Я завидовал большим людям, считал их ловкачами и обманщиками, втайне мечтал примазаться к ним. Мне не везло, я не находил признания своим талантам. Тем пуще ненавидел я механизированный, как трамвайное кольцо, круг нашей жизни. Служба, политграмота, общественная работа, даже мысли — все было обязательным, и все это, казалось мне, стесняет широту и размах моего ума, убивает мои способности, превращает меня — единственного и неповторимого — в стадное животное. Потом война… Армия стирает нас всех в паюсную икру, от икринки-личности ничего не остается. В партизанах — икра зернистая… А я хотел быть сам по себе, отбиться от стада, получить наконец возможность свободно изъявлять свою волю.
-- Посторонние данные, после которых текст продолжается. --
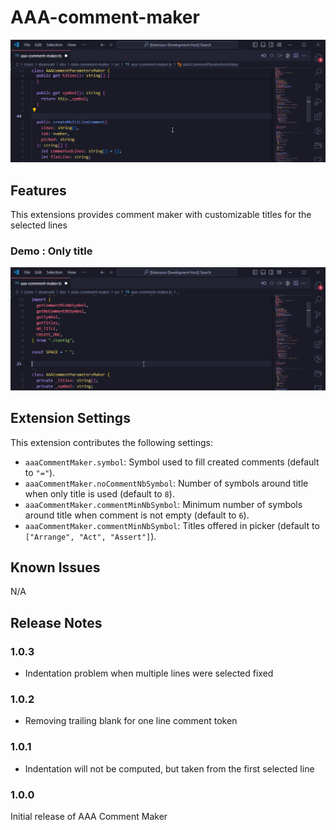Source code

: # AAA-comment-maker

![demo](assets/demo.gif)

## Features

This extensions provides comment maker with customizable titles for the selected lines

### Demo : Only title

![Demo only title](assets/only_title_demo.gif)

## Extension Settings

This extension contributes the following settings:

- `aaaCommentMaker.symbol`: Symbol used to fill created comments (default to `"="`).
- `aaaCommentMaker.noCommentNbSymbol`: Number of symbols around title when only title is used (default to `8`).
- `aaaCommentMaker.commentMinNbSymbol`: Minimum number of symbols around title when comment is not empty (default to `6`).
- `aaaCommentMaker.commentMinNbSymbol`: Titles offered in picker (default to `["Arrange", "Act", "Assert"]`).

## Known Issues

N/A

## Release Notes

### 1.0.3

- Indentation problem when multiple lines were selected fixed

### 1.0.2

- Removing trailing blank for one line comment token

### 1.0.1

- Indentation will not be computed, but taken from the first selected line

### 1.0.0

Initial release of AAA Comment Maker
Впрочем, выбор между жизнью и смертью у меня всегда был. В этом мы все и всегда свободны…

Ефимов говорил, говорил несвязно, не переставая, и очнулся, отошел от подводы, ни разу не взглянув на меня, не кивнув даже на прощанье, только в Радькове. Было шесть утра.

Не успел Ефимов отойти и пяти шагов от подводы, как путь ему преградил Щелкунов. Улыбаясь немного смущенно, он протянул руку Ефимову и сказал:

— Дай пять, Ефимов! Слыхал, слыхал про тебя. Ты должен простить меня. Я относился к тебе подозрительно. Я рад, что Богомаз и Самарин, вот, оказались неправы. Ведь они насчет радиостанции думали, что… Но это дело прошлое! Дай пять, Ефимов!..

Я заметил, что Самарин — он стоял поодаль и внимательно, хмуро наблюдал за этой сценой — усмехнулся, не сводя пытливых глаз с Ефимова. Бледное, помятое лицо Ефимова пошло пятнами. Он рассмеялся хрипло и коротко и, не взяв протянутой ему руки, зашагал прочь. Плечи его тряслись, но смеха не было слышно.

Щелкунов сдвинул на брови пилотку, поскреб в недоумении затылок, крикнул вслед:

— Кто прошлое помянет, тому глаз вон! Идет?

— Не спеши с выводами! — сказал Самарин и положил широкую ладонь на плечо Щелкунову. — Котиковы, Мурашевы — вот герои! И как они далеки, эти настоящие герои, от всякой самсоновщины в нашей жизни, от всех этих самсо новых и ефимовых!.. Подумай об этом!